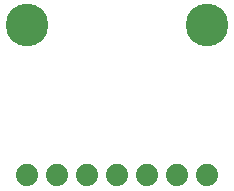
<source format=gbr>
G04 EAGLE Gerber RS-274X export*
G75*
%MOMM*%
%FSLAX34Y34*%
%LPD*%
%INSoldermask Bottom*%
%IPPOS*%
%AMOC8*
5,1,8,0,0,1.08239X$1,22.5*%
G01*
%ADD10C,3.617600*%
%ADD11C,1.879600*%


D10*
X25400Y152400D03*
X177800Y152400D03*
D11*
X25400Y25400D03*
X50800Y25400D03*
X76200Y25400D03*
X101600Y25400D03*
X127000Y25400D03*
X152400Y25400D03*
X177800Y25400D03*
M02*

</source>
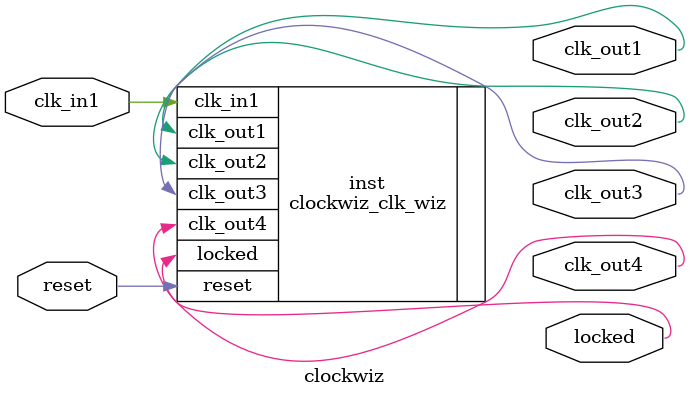
<source format=v>


`timescale 1ps/1ps

(* CORE_GENERATION_INFO = "clockwiz,clk_wiz_v6_0_5_0_0,{component_name=clockwiz,use_phase_alignment=true,use_min_o_jitter=true,use_max_i_jitter=false,use_dyn_phase_shift=false,use_inclk_switchover=false,use_dyn_reconfig=false,enable_axi=0,feedback_source=FDBK_AUTO,PRIMITIVE=PLL,num_out_clk=4,clkin1_period=5.000,clkin2_period=10.0,use_power_down=false,use_reset=true,use_locked=true,use_inclk_stopped=false,feedback_type=SINGLE,CLOCK_MGR_TYPE=NA,manual_override=false}" *)

module clockwiz 
 (
  // Clock out ports
  output        clk_out1,
  output        clk_out2,
  output        clk_out3,
  output        clk_out4,
  // Status and control signals
  input         reset,
  output        locked,
 // Clock in ports
  input         clk_in1
 );

  clockwiz_clk_wiz inst
  (
  // Clock out ports  
  .clk_out1(clk_out1),
  .clk_out2(clk_out2),
  .clk_out3(clk_out3),
  .clk_out4(clk_out4),
  // Status and control signals               
  .reset(reset), 
  .locked(locked),
 // Clock in ports
  .clk_in1(clk_in1)
  );

endmodule

</source>
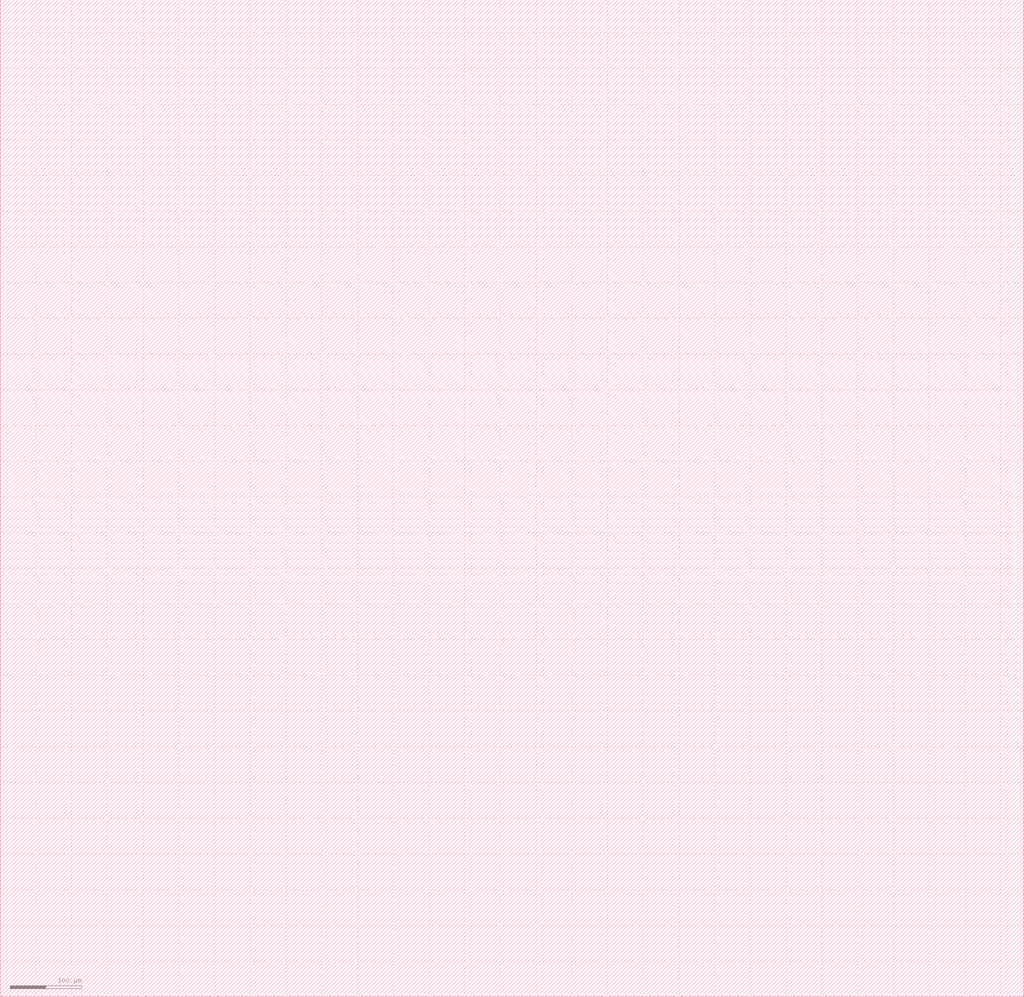
<source format=lef>
VERSION 5.7 ;
  NOWIREEXTENSIONATPIN ON ;
  DIVIDERCHAR "/" ;
  BUSBITCHARS "[]" ;
MACRO sealring
  CLASS BLOCK ;
  FOREIGN sealring ;
  ORIGIN 0.000 0.000 ;
  SIZE 1432.6 BY 1396.06 ;
  SYMMETRY X Y R90 ;
END sealring
END LIBRARY


</source>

**Directions for this task:**
A word-for-word copy of the entries above is needed, with every picture dropped.

**Completed exercise:**
<source format=gbr>
G04 EAGLE Gerber RS-274X export*
G75*
%MOMM*%
%FSLAX34Y34*%
%LPD*%
%INSoldermask Bottom*%
%IPPOS*%
%AMOC8*
5,1,8,0,0,1.08239X$1,22.5*%
G01*
%ADD10C,3.617600*%
%ADD11C,1.879600*%


D10*
X25400Y152400D03*
X177800Y152400D03*
D11*
X25400Y25400D03*
X50800Y25400D03*
X76200Y25400D03*
X101600Y25400D03*
X127000Y25400D03*
X152400Y25400D03*
X177800Y25400D03*
M02*

</source>
<source format=v>


`timescale 1ps/1ps

(* CORE_GENERATION_INFO = "clockwiz,clk_wiz_v6_0_5_0_0,{component_name=clockwiz,use_phase_alignment=true,use_min_o_jitter=true,use_max_i_jitter=false,use_dyn_phase_shift=false,use_inclk_switchover=false,use_dyn_reconfig=false,enable_axi=0,feedback_source=FDBK_AUTO,PRIMITIVE=PLL,num_out_clk=4,clkin1_period=5.000,clkin2_period=10.0,use_power_down=false,use_reset=true,use_locked=true,use_inclk_stopped=false,feedback_type=SINGLE,CLOCK_MGR_TYPE=NA,manual_override=false}" *)

module clockwiz 
 (
  // Clock out ports
  output        clk_out1,
  output        clk_out2,
  output        clk_out3,
  output        clk_out4,
  // Status and control signals
  input         reset,
  output        locked,
 // Clock in ports
  input         clk_in1
 );

  clockwiz_clk_wiz inst
  (
  // Clock out ports  
  .clk_out1(clk_out1),
  .clk_out2(clk_out2),
  .clk_out3(clk_out3),
  .clk_out4(clk_out4),
  // Status and control signals               
  .reset(reset), 
  .locked(locked),
 // Clock in ports
  .clk_in1(clk_in1)
  );

endmodule

</source>
<source format=lef>
VERSION 5.7 ;
  NOWIREEXTENSIONATPIN ON ;
  DIVIDERCHAR "/" ;
  BUSBITCHARS "[]" ;
MACRO sealring
  CLASS BLOCK ;
  FOREIGN sealring ;
  ORIGIN 0.000 0.000 ;
  SIZE 1432.6 BY 1396.06 ;
  SYMMETRY X Y R90 ;
END sealring
END LIBRARY


</source>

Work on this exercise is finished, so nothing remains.